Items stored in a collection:
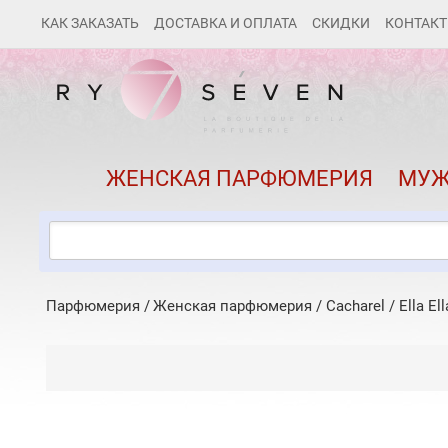
КАК ЗАКАЗАТЬ
ДОСТАВКА И ОПЛАТА
СКИДКИ
КОНТАК
ЖЕНСКАЯ ПАРФЮМЕРИЯ
МУЖ
Парфюмерия
Женская парфюмерия
/
Cacharel
/
Ella Ell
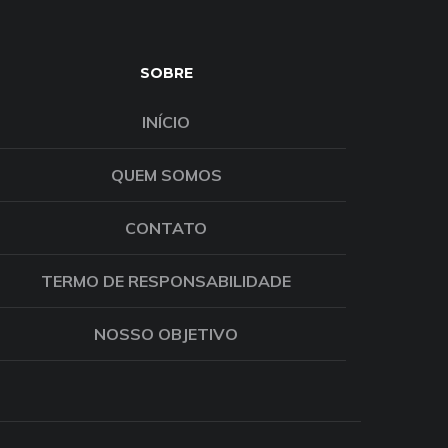
SOBRE
INÍCIO
QUEM SOMOS
CONTATO
TERMO DE RESPONSABILIDADE
NOSSO OBJETIVO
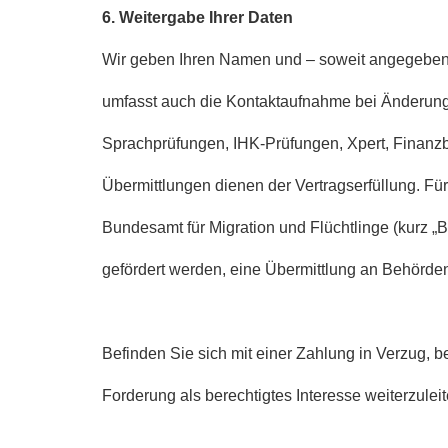
6. Weitergabe Ihrer Daten
Wir geben Ihren Namen und – soweit angegeben –
umfasst auch die Kontaktaufnahme bei Änderunge
Sprachprüfungen, IHK-Prüfungen, Xpert, Finanzbuc
Übermittlungen dienen der Vertragserfüllung. Fü
Bundesamt für Migration und Flüchtlinge (kurz „
gefördert werden, eine Übermittlung an Behörden 
Befinden Sie sich mit einer Zahlung in Verzug, b
Forderung als berechtigtes Interesse weiterzuleit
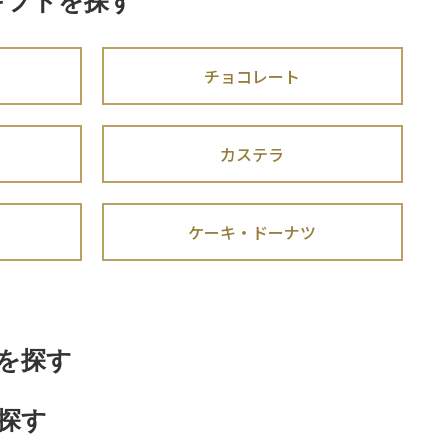
ギフトを探す
チョコレート
カステラ
ケーキ・ドーナツ
を探す
探す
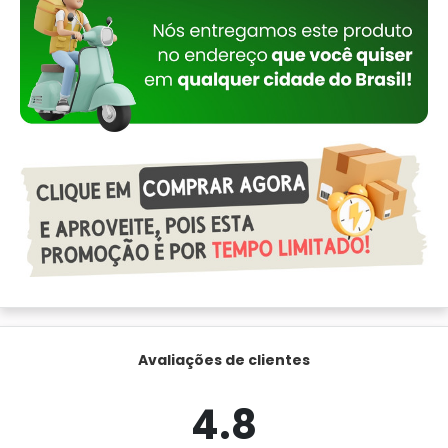
Avaliações de clientes
4.8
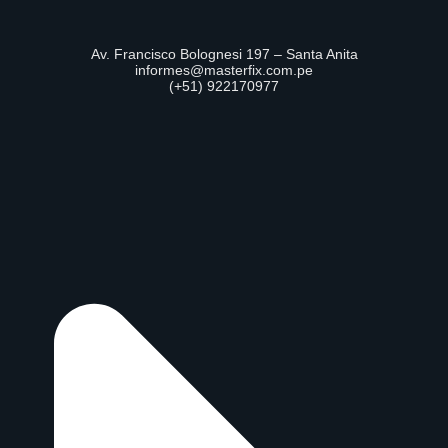
o
r
i
e
k
a
n
-
m
-
Av. Francisco Bolognesi 197 – Santa Anita
f
i
informes@masterfix.com.pe
n
(+51) 922170977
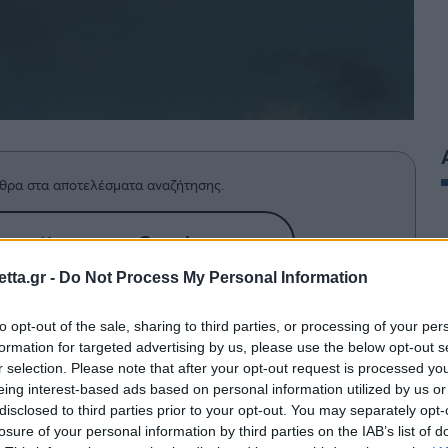
θρα στα αποτελέσματα αναζήτησης.
azzetta.gr στην Google
tta.gr -
Do Not Process My Personal Information
 έρευνες για τον εντοπισμό
to opt-out of the sale, sharing to third parties, or processing of your per
formation for targeted advertising by us, please use the below opt-out s
α οι δύτες του Λιμενικού ανέσυραν
r selection. Please note that after your opt-out request is processed y
eing interest-based ads based on personal information utilized by us or
disclosed to third parties prior to your opt-out. You may separately opt-
losure of your personal information by third parties on the IAB’s list of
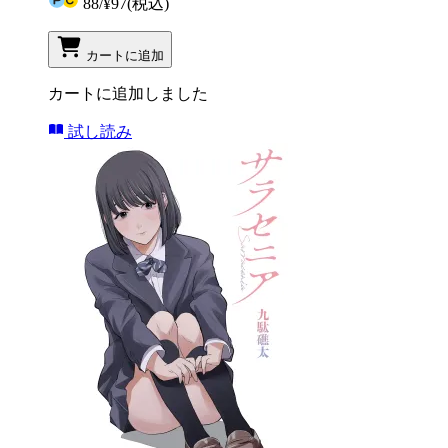
88
/
¥97
(税込)
カートに追加
カートに追加しました
試し読み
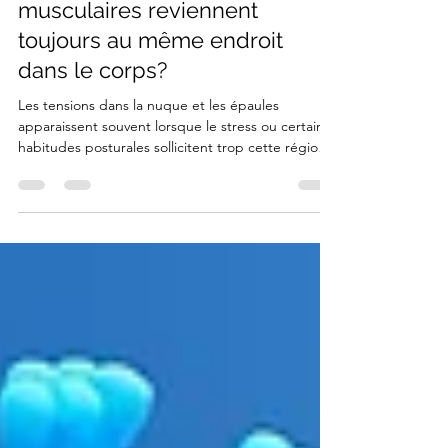
Nathalie Fecteau
11 mars
4 min de lecture
Pourquoi les tensions
musculaires reviennent
toujours au même endroit
dans le corps?
Les tensions dans la nuque et les épaules
apparaissent souvent lorsque le stress ou certaines
habitudes posturales sollicitent trop cette région
du corps. Pourquoi les tensions reviennent
toujours au même endroit dans le corps? Avez-
vous remarqué que certaines tensions dans le
corps reviennent souvent au même endroit ? Pour
certaines personnes, ce sont les épaules ou la
nuque. Pour d’autres, ce sera le bas du dos, la
mâchoire, les hanches ou même les pieds. Même
après un mas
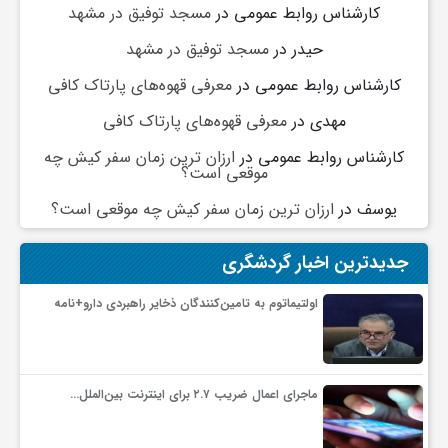
کارشناس روابط عمومی
در
مسجد توفیق در مشهد
حیدر
در
مسجد توفیق در مشهد
کارشناس روابط عمومی
در
معرفی قهوه‌های پارتاک کافی
مهدی
در
معرفی قهوه‌های پارتاک کافی
کارشناس روابط عمومی
در
ارزان ترین زمان سفر کیش چه
موقعی است؟
یوسف
در
ارزان ترین زمان سفر کیش چه موقعی است؟
جدیدترین اخبار گردشگری
اولتیماتوم به تامین‌کنندگان ذخایر راهبردی دارو+نامه
ماجرای اعمال ضریب ۲.۷ برای اینترنت بین‌الملل…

- YOUR OBJECTIVE
Reproduce the text of every entry above, line for line and without any change, leaving out the pictures.

- ANSWER SPACE
КАК ЗАКАЗАТЬ
ДОСТАВКА И ОПЛАТА
СКИДКИ
КОНТАК
ЖЕНСКАЯ ПАРФЮМЕРИЯ
МУЖ
Парфюмерия
Женская парфюмерия
/
Cacharel
/
Ella Ell
SOBRE
INÍCIO
QUEM SOMOS
CONTATO
TERMO DE RESPONSABILIDADE
NOSSO OBJETIVO
6. Weitergabe Ihrer Daten
Wir geben Ihren Namen und – soweit angegeben –
umfasst auch die Kontaktaufnahme bei Änderunge
Sprachprüfungen, IHK-Prüfungen, Xpert, Finanzbuc
Übermittlungen dienen der Vertragserfüllung. Fü
Bundesamt für Migration und Flüchtlinge (kurz „
gefördert werden, eine Übermittlung an Behörden 
Befinden Sie sich mit einer Zahlung in Verzug, b
Forderung als berechtigtes Interesse weiterzuleit
ギフトを探す
チョコレート
カステラ
ケーキ・ドーナツ
を探す
探す
Avaliações de clientes
4.8
o
r
i
e
k
a
n
-
m
-
Av. Francisco Bolognesi 197 – Santa Anita
f
i
informes@masterfix.com.pe
n
(+51) 922170977
θρα στα αποτελέσματα αναζήτησης.
azzetta.gr στην Google
tta.gr -
Do Not Process My Personal Information
 έρευνες για τον εντοπισμό
to opt-out of the sale, sharing to third parties, or processing of your per
formation for targeted advertising by us, please use the below opt-out s
α οι δύτες του Λιμενικού ανέσυραν
r selection. Please note that after your opt-out request is processed y
eing interest-based ads based on personal information utilized by us or
disclosed to third parties prior to your opt-out. You may separately opt-
losure of your personal information by third parties on the IAB’s list of
88
/
¥97
(税込)
カートに追加
カートに追加しました
試し読み
Nathalie Fecteau
11 mars
4 min de lecture
Pourquoi les tensions
musculaires reviennent
toujours au même endroit
dans le corps?
Les tensions dans la nuque et les épaules
apparaissent souvent lorsque le stress ou certaines
habitudes posturales sollicitent trop cette région
du corps. Pourquoi les tensions reviennent
toujours au même endroit dans le corps? Avez-
vous remarqué que certaines tensions dans le
corps reviennent souvent au même endroit ? Pour
certaines personnes, ce sont les épaules ou la
nuque. Pour d’autres, ce sera le bas du dos, la
mâchoire, les hanches ou même les pieds. Même
après un mas
کارشناس روابط عمومی
در
مسجد توفیق در مشهد
حیدر
در
مسجد توفیق در مشهد
کارشناس روابط عمومی
در
معرفی قهوه‌های پارتاک کافی
مهدی
در
معرفی قهوه‌های پارتاک کافی
کارشناس روابط عمومی
در
ارزان ترین زمان سفر کیش چه
موقعی است؟
یوسف
در
ارزان ترین زمان سفر کیش چه موقعی است؟
جدیدترین اخبار گردشگری
اولتیماتوم به تامین‌کنندگان ذخایر راهبردی دارو+نامه
ماجرای اعمال ضریب ۲.۷ برای اینترنت بین‌الملل…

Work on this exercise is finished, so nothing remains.